Dataset entries:
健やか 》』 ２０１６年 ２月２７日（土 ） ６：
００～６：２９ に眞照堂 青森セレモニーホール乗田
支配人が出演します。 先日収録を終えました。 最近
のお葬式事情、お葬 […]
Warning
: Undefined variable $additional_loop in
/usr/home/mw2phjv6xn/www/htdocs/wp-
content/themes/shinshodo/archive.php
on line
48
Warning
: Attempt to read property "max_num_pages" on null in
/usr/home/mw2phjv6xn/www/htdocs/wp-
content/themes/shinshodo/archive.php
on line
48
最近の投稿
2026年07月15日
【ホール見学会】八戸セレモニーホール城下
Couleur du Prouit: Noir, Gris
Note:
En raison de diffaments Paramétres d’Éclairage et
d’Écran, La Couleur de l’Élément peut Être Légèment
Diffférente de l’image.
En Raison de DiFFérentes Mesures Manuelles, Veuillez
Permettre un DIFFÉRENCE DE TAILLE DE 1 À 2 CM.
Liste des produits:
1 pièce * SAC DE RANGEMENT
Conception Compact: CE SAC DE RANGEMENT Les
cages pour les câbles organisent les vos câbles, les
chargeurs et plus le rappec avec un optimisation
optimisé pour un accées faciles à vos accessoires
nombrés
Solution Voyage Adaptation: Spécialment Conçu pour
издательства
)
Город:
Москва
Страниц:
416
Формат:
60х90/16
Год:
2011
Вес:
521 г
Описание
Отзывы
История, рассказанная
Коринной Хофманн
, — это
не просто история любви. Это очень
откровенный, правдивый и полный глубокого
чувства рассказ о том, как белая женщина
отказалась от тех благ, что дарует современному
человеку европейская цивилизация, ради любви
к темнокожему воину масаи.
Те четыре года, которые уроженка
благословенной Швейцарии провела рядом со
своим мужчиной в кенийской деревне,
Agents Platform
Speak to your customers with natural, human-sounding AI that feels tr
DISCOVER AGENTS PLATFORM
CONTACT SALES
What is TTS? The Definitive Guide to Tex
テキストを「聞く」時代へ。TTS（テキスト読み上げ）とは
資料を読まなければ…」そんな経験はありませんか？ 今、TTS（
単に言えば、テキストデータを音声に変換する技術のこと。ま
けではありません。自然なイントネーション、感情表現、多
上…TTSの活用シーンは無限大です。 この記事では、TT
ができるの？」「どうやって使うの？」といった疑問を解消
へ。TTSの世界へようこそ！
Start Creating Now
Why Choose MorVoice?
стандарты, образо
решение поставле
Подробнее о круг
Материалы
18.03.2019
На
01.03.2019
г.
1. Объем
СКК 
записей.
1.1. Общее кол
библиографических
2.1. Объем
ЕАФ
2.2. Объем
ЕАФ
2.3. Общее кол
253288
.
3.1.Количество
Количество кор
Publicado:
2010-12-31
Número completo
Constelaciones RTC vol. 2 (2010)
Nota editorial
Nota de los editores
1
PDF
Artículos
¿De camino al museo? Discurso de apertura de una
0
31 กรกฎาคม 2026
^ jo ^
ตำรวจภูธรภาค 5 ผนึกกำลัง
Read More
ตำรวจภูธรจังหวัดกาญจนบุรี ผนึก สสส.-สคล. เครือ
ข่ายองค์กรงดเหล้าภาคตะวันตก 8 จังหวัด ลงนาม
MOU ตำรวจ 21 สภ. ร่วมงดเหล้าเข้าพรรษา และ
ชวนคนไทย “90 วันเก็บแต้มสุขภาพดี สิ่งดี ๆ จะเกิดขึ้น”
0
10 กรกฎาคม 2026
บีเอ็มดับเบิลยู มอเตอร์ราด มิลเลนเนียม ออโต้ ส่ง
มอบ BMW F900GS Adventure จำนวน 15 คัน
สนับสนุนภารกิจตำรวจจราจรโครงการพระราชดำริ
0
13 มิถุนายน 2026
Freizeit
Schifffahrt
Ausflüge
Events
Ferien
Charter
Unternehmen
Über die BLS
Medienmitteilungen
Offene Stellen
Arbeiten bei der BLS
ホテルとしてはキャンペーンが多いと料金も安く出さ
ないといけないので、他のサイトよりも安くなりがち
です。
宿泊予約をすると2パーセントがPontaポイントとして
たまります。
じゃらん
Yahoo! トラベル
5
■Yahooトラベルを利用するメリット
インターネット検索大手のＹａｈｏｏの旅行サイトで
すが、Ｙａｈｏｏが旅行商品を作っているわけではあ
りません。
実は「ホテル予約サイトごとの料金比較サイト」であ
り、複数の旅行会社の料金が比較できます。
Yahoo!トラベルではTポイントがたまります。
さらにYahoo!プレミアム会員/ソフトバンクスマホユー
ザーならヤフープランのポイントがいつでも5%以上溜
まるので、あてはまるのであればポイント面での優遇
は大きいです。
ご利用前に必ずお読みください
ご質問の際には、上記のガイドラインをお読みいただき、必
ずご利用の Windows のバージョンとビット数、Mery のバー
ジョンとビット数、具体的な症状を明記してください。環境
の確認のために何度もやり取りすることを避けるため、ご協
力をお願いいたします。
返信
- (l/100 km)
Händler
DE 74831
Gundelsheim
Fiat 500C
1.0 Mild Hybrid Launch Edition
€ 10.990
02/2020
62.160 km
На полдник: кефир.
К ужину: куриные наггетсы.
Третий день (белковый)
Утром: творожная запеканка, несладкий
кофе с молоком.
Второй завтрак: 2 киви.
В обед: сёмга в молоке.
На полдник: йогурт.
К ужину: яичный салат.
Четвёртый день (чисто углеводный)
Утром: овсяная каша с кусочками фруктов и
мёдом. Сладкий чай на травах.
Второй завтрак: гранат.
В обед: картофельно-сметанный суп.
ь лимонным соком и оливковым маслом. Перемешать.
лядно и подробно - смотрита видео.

Exercise objective => Arrange every line of text in the data above as a numbered list, one line per item, and leave out any blank lines.

Response below =>
1. 健やか 》』 ２０１６年 ２月２７日（土 ） ６：
2. ００～６：２９ に眞照堂 青森セレモニーホール乗田
3. 支配人が出演します。 先日収録を終えました。 最近
4. のお葬式事情、お葬 […]
5. Warning
6. : Undefined variable $additional_loop in
7. /usr/home/mw2phjv6xn/www/htdocs/wp-
8. content/themes/shinshodo/archive.php
9. on line
10. 48
11. Warning
12. : Attempt to read property "max_num_pages" on null in
13. /usr/home/mw2phjv6xn/www/htdocs/wp-
14. content/themes/shinshodo/archive.php
15. on line
16. 48
17. 最近の投稿
18. 2026年07月15日
19. 【ホール見学会】八戸セレモニーホール城下
20. Couleur du Prouit: Noir, Gris
21. Note:
22. En raison de diffaments Paramétres d’Éclairage et
23. d’Écran, La Couleur de l’Élément peut Être Légèment
24. Diffférente de l’image.
25. En Raison de DiFFérentes Mesures Manuelles, Veuillez
26. Permettre un DIFFÉRENCE DE TAILLE DE 1 À 2 CM.
27. Liste des produits:
28. 1 pièce * SAC DE RANGEMENT
29. Conception Compact: CE SAC DE RANGEMENT Les
30. cages pour les câbles organisent les vos câbles, les
31. chargeurs et plus le rappec avec un optimisation
32. optimisé pour un accées faciles à vos accessoires
33. nombrés
34. Solution Voyage Adaptation: Spécialment Conçu pour
35. издательства
36. )
37. Город:
38. Москва
39. Страниц:
40. 416
41. Формат:
42. 60х90/16
43. Год:
44. 2011
45. Вес:
46. 521 г
47. Описание
48. Отзывы
49. История, рассказанная
50. Коринной Хофманн
51. , — это
52. не просто история любви. Это очень
53. откровенный, правдивый и полный глубокого
54. чувства рассказ о том, как белая женщина
55. отказалась от тех благ, что дарует современному
56. человеку европейская цивилизация, ради любви
57. к темнокожему воину масаи.
58. Те четыре года, которые уроженка
59. благословенной Швейцарии провела рядом со
60. своим мужчиной в кенийской деревне,
61. Agents Platform
62. Speak to your customers with natural, human-sounding AI that feels tr
63. DISCOVER AGENTS PLATFORM
64. CONTACT SALES
65. What is TTS? The Definitive Guide to Tex
66. テキストを「聞く」時代へ。TTS（テキスト読み上げ）とは
67. 資料を読まなければ…」そんな経験はありませんか？ 今、TTS（
68. 単に言えば、テキストデータを音声に変換する技術のこと。ま
69. けではありません。自然なイントネーション、感情表現、多
70. 上…TTSの活用シーンは無限大です。 この記事では、TT
71. ができるの？」「どうやって使うの？」といった疑問を解消
72. へ。TTSの世界へようこそ！
73. Start Creating Now
74. Why Choose MorVoice?
75. стандарты, образо
76. решение поставле
77. Подробнее о круг
78. Материалы
79. 18.03.2019
80. На
81. 01.03.2019
82. г.
83. 1. Объем
84. СКК 
85. записей.
86. 1.1. Общее кол
87. библиографических
88. 2.1. Объем
89. ЕАФ
90. 2.2. Объем
91. ЕАФ
92. 2.3. Общее кол
93. 253288
94. .
95. 3.1.Количество
96. Количество кор
97. Publicado:
98. 2010-12-31
99. Número completo
100. Constelaciones RTC vol. 2 (2010)
101. Nota editorial
102. Nota de los editores
103. 1
104. PDF
105. Artículos
106. ¿De camino al museo? Discurso de apertura de una
107. 0
108. 31 กรกฎาคม 2026
109. ^ jo ^
110. ตำรวจภูธรภาค 5 ผนึกกำลัง
111. Read More
112. ตำรวจภูธรจังหวัดกาญจนบุรี ผนึก สสส.-สคล. เครือ
113. ข่ายองค์กรงดเหล้าภาคตะวันตก 8 จังหวัด ลงนาม
114. MOU ตำรวจ 21 สภ. ร่วมงดเหล้าเข้าพรรษา และ
115. ชวนคนไทย “90 วันเก็บแต้มสุขภาพดี สิ่งดี ๆ จะเกิดขึ้น”
116. 0
117. 10 กรกฎาคม 2026
118. บีเอ็มดับเบิลยู มอเตอร์ราด มิลเลนเนียม ออโต้ ส่ง
119. มอบ BMW F900GS Adventure จำนวน 15 คัน
120. สนับสนุนภารกิจตำรวจจราจรโครงการพระราชดำริ
121. 0
122. 13 มิถุนายน 2026
123. Freizeit
124. Schifffahrt
125. Ausflüge
126. Events
127. Ferien
128. Charter
129. Unternehmen
130. Über die BLS
131. Medienmitteilungen
132. Offene Stellen
133. Arbeiten bei der BLS
134. ホテルとしてはキャンペーンが多いと料金も安く出さ
135. ないといけないので、他のサイトよりも安くなりがち
136. です。
137. 宿泊予約をすると2パーセントがPontaポイントとして
138. たまります。
139. じゃらん
140. Yahoo! トラベル
141. 5
142. ■Yahooトラベルを利用するメリット
143. インターネット検索大手のＹａｈｏｏの旅行サイトで
144. すが、Ｙａｈｏｏが旅行商品を作っているわけではあ
145. りません。
146. 実は「ホテル予約サイトごとの料金比較サイト」であ
147. り、複数の旅行会社の料金が比較できます。
148. Yahoo!トラベルではTポイントがたまります。
149. さらにYahoo!プレミアム会員/ソフトバンクスマホユー
150. ザーならヤフープランのポイントがいつでも5%以上溜
151. まるので、あてはまるのであればポイント面での優遇
152. は大きいです。
153. ご利用前に必ずお読みください
154. ご質問の際には、上記のガイドラインをお読みいただき、必
155. ずご利用の Windows のバージョンとビット数、Mery のバー
156. ジョンとビット数、具体的な症状を明記してください。環境
157. の確認のために何度もやり取りすることを避けるため、ご協
158. 力をお願いいたします。
159. 返信
160. - (l/100 km)
161. Händler
162. DE 74831
163. Gundelsheim
164. Fiat 500C
165. 1.0 Mild Hybrid Launch Edition
166. € 10.990
167. 02/2020
168. 62.160 km
169. На полдник: кефир.
170. К ужину: куриные наггетсы.
171. Третий день (белковый)
172. Утром: творожная запеканка, несладкий
173. кофе с молоком.
174. Второй завтрак: 2 киви.
175. В обед: сёмга в молоке.
176. На полдник: йогурт.
177. К ужину: яичный салат.
178. Четвёртый день (чисто углеводный)
179. Утром: овсяная каша с кусочками фруктов и
180. мёдом. Сладкий чай на травах.
181. Второй завтрак: гранат.
182. В обед: картофельно-сметанный суп.
183. ь лимонным соком и оливковым маслом. Перемешать.
184. лядно и подробно - смотрита видео.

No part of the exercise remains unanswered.